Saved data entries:
———
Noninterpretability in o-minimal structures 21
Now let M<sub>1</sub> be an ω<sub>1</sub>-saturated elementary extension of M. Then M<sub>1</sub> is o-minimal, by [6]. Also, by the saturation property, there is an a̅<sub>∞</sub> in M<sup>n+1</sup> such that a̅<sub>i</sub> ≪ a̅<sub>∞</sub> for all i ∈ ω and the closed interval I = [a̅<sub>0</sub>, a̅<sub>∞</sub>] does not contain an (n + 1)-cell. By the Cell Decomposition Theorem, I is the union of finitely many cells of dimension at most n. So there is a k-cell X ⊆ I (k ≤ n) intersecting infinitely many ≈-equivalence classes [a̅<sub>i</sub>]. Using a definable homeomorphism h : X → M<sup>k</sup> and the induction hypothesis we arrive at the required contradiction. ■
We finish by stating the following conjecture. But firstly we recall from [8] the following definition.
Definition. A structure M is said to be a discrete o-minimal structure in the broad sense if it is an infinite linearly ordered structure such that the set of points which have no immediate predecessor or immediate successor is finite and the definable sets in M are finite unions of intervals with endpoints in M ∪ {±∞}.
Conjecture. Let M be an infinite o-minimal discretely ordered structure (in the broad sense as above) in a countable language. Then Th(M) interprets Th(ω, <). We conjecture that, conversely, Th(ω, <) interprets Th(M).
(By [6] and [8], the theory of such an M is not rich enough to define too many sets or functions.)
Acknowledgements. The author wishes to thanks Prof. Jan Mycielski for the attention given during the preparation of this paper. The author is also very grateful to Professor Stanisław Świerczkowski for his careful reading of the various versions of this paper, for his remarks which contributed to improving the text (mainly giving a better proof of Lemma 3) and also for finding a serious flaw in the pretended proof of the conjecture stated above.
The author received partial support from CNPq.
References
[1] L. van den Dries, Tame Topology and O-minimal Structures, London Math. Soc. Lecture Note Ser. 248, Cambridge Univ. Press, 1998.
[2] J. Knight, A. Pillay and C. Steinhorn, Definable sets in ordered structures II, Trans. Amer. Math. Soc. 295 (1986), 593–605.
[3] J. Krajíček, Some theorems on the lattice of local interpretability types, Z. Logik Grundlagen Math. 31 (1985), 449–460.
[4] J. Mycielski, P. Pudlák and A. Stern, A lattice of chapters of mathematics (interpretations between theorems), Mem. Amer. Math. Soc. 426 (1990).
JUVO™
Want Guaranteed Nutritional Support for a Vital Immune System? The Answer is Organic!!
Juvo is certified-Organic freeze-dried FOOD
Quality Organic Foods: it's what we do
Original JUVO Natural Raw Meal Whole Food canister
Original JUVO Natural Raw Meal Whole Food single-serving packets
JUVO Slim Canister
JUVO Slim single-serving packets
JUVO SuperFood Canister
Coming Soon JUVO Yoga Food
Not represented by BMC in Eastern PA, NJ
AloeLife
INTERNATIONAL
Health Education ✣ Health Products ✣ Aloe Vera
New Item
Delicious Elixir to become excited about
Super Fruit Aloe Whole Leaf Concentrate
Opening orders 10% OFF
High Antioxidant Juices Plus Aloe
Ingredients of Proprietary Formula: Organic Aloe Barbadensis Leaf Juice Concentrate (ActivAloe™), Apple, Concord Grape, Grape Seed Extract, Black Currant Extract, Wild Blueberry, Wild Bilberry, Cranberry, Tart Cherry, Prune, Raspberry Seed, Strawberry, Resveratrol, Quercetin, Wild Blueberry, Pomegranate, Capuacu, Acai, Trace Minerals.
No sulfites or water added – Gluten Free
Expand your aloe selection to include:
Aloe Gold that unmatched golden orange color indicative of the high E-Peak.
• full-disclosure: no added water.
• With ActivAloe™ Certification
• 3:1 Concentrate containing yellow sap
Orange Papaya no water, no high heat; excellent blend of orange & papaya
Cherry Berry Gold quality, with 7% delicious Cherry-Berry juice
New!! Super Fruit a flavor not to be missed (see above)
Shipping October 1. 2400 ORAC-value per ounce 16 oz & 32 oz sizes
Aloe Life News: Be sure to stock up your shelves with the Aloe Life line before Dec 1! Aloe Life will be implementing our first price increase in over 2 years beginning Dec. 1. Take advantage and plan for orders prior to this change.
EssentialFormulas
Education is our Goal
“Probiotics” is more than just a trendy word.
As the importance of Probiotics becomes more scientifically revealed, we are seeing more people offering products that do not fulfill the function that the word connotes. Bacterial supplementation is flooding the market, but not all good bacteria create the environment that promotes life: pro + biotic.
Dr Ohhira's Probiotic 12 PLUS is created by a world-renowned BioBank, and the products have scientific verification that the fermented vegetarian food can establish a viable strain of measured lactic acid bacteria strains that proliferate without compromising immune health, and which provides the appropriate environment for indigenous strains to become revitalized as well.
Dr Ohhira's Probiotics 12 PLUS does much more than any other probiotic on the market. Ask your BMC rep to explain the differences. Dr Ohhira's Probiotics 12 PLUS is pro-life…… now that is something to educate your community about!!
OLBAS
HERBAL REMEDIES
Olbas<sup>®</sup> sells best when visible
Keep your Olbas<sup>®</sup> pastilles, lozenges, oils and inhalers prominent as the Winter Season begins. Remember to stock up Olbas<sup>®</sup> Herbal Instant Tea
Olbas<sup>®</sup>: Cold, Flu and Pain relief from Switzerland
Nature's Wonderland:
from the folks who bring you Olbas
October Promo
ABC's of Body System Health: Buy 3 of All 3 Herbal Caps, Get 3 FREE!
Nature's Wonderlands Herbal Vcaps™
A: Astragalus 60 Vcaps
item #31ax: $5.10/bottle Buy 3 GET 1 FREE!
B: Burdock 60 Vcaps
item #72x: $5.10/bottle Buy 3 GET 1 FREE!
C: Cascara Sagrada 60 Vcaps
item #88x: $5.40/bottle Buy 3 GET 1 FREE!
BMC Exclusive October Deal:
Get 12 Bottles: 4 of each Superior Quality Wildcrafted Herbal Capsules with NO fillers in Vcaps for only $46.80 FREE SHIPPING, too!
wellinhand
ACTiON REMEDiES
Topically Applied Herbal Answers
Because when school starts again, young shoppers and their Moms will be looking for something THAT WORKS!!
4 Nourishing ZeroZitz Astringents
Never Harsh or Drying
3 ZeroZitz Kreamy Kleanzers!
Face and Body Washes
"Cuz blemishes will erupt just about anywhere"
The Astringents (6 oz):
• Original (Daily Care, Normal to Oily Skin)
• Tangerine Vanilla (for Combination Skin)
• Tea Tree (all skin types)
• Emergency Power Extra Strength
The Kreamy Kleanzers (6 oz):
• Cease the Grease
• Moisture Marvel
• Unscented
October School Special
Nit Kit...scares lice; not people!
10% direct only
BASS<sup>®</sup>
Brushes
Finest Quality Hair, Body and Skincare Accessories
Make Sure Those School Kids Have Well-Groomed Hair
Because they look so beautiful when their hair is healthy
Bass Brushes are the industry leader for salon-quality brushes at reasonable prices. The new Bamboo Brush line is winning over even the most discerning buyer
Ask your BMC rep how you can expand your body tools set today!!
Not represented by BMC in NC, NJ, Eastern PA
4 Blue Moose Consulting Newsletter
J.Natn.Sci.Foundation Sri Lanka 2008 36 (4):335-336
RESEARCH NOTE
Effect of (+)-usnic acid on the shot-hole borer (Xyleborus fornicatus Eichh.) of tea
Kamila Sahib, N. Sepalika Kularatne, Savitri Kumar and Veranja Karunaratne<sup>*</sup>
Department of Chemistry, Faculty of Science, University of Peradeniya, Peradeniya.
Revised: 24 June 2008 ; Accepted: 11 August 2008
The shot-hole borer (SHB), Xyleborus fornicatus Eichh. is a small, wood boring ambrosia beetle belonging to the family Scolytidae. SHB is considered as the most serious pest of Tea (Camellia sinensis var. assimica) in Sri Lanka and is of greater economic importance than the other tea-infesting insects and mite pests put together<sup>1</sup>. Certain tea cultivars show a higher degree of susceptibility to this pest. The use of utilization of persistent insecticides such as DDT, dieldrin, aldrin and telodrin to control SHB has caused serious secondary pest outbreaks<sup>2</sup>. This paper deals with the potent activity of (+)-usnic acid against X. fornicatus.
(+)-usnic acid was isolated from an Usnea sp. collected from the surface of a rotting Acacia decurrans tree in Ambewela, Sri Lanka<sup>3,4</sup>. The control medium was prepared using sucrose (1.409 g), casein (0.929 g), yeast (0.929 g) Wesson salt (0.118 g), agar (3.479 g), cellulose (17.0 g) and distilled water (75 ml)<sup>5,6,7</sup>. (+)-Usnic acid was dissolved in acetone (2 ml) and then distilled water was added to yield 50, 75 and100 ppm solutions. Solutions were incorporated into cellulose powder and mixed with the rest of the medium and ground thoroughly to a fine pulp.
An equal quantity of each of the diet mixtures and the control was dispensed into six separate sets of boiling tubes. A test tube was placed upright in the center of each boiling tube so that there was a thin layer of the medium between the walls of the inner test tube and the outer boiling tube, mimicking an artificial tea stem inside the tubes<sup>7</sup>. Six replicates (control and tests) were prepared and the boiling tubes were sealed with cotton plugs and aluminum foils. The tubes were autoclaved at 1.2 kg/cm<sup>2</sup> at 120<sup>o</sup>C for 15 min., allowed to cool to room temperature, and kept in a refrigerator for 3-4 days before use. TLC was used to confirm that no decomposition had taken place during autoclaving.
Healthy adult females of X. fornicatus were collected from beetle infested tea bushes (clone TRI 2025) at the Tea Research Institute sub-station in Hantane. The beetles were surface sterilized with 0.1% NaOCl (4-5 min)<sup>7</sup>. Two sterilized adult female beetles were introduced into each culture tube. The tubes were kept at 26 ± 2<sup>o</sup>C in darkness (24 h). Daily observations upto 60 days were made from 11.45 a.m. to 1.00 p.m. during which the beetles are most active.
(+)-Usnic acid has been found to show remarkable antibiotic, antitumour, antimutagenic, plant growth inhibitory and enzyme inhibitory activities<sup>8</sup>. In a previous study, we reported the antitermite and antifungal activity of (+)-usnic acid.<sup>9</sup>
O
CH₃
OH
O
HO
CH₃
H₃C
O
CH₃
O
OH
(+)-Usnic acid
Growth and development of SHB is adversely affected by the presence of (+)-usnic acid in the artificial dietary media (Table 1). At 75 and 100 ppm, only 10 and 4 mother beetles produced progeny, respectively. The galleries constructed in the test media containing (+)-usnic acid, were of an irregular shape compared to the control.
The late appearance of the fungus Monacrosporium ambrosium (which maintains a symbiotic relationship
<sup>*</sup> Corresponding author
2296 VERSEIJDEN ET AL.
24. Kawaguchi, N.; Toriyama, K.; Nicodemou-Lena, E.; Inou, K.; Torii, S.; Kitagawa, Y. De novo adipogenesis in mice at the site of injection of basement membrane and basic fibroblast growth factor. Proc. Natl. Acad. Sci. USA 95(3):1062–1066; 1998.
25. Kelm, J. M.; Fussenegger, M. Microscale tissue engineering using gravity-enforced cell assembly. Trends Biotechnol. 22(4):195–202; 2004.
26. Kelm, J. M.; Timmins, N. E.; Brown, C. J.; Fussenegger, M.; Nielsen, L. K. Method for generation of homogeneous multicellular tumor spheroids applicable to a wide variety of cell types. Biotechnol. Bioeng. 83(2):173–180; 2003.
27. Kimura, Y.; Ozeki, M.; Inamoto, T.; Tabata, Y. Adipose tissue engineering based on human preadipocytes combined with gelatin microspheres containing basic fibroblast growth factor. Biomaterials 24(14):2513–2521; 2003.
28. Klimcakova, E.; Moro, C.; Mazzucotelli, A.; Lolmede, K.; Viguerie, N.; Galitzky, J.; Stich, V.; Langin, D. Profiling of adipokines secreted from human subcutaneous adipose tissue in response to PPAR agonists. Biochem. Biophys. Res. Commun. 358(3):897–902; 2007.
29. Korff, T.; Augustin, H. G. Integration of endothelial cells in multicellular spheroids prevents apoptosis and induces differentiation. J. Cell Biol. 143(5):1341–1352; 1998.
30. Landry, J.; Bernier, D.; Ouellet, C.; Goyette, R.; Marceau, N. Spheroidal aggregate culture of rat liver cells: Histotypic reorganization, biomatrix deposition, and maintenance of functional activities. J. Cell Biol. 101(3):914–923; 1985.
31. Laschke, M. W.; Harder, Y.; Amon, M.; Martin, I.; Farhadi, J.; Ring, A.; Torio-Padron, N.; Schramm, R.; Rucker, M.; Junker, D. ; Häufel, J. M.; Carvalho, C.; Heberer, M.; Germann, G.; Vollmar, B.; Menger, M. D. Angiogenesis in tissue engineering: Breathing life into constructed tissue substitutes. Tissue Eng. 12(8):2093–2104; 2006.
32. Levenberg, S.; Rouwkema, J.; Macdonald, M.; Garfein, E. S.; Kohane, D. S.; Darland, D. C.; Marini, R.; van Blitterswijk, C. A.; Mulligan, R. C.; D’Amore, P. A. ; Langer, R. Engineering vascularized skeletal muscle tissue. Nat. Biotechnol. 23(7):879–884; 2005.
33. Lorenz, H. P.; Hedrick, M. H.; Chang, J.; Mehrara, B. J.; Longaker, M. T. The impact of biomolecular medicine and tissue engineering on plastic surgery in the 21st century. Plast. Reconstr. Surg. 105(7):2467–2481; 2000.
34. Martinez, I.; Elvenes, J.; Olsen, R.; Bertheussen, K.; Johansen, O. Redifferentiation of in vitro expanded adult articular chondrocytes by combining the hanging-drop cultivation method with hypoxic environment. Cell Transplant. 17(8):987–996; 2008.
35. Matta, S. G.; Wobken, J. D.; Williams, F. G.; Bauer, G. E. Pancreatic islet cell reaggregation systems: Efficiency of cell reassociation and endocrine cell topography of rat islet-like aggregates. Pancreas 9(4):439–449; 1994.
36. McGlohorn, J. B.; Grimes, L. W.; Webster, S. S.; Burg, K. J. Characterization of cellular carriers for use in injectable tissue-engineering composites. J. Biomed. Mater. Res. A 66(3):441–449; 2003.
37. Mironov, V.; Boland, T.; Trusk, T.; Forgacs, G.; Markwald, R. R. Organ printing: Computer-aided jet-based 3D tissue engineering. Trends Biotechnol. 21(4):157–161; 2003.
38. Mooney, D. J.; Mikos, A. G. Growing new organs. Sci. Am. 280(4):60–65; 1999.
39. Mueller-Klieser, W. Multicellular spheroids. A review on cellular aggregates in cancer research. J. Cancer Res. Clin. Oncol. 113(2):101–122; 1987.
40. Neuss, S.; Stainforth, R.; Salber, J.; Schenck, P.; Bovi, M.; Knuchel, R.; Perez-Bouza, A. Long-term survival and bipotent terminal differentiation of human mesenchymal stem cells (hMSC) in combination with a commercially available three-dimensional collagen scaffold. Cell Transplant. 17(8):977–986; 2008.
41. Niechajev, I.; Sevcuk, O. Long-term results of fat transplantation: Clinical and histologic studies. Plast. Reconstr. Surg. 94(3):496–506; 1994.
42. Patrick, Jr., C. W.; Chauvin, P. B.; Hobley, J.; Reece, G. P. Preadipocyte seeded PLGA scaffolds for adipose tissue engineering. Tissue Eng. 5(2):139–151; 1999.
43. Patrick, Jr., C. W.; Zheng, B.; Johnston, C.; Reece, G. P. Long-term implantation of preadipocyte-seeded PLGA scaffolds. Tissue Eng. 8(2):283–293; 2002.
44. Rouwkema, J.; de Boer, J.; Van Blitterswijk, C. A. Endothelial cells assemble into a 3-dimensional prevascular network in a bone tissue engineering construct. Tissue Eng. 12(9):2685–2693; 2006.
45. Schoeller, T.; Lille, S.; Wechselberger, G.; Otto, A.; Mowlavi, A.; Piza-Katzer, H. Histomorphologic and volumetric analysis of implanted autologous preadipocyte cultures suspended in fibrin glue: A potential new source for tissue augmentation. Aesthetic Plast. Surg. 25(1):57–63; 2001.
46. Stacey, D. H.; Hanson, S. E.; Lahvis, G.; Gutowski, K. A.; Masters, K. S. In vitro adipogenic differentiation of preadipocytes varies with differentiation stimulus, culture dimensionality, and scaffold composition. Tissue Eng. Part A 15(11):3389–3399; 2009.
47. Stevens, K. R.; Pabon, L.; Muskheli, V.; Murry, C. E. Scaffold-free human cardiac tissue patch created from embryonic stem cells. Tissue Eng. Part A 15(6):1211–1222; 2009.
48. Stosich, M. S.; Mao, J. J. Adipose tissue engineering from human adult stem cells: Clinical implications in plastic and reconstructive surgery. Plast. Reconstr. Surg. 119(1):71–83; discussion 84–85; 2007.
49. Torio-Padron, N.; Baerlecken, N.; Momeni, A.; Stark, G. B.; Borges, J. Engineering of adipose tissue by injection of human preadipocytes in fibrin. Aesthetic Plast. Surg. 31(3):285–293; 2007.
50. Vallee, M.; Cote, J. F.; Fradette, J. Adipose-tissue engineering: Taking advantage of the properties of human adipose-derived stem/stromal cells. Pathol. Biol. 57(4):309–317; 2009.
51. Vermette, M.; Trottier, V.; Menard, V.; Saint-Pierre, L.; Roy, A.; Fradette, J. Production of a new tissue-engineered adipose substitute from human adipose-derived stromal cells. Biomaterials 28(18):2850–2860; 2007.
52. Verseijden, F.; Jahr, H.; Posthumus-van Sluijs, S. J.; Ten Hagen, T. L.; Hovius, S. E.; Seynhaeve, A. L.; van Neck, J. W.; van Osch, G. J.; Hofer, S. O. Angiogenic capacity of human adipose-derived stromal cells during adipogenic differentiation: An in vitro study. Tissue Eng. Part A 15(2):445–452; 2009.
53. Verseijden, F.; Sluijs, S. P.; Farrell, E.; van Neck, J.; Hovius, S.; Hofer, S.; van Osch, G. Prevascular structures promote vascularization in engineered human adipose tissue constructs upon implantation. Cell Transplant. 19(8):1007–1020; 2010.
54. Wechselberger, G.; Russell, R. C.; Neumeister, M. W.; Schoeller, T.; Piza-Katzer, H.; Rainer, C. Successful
———
Take exactly the lines from the one containing "Bass Brushes are" through the one containing "The shot-hole borer (SHB), Xyleborus" in the data above, and output them with nothing added.

Bass Brushes are the industry leader for salon-quality brushes at reasonable prices. The new Bamboo Brush line is winning over even the most discerning buyer
Ask your BMC rep how you can expand your body tools set today!!
Not represented by BMC in NC, NJ, Eastern PA
4 Blue Moose Consulting Newsletter
J.Natn.Sci.Foundation Sri Lanka 2008 36 (4):335-336
RESEARCH NOTE
Effect of (+)-usnic acid on the shot-hole borer (Xyleborus fornicatus Eichh.) of tea
Kamila Sahib, N. Sepalika Kularatne, Savitri Kumar and Veranja Karunaratne<sup>*</sup>
Department of Chemistry, Faculty of Science, University of Peradeniya, Peradeniya.
Revised: 24 June 2008 ; Accepted: 11 August 2008
The shot-hole borer (SHB), Xyleborus fornicatus Eichh. is a small, wood boring ambrosia beetle belonging to the family Scolytidae. SHB is considered as the most serious pest of Tea (Camellia sinensis var. assimica) in Sri Lanka and is of greater economic importance than the other tea-infesting insects and mite pests put together<sup>1</sup>. Certain tea cultivars show a higher degree of susceptibility to this pest. The use of utilization of persistent insecticides such as DDT, dieldrin, aldrin and telodrin to control SHB has caused serious secondary pest outbreaks<sup>2</sup>. This paper deals with the potent activity of (+)-usnic acid against X. fornicatus.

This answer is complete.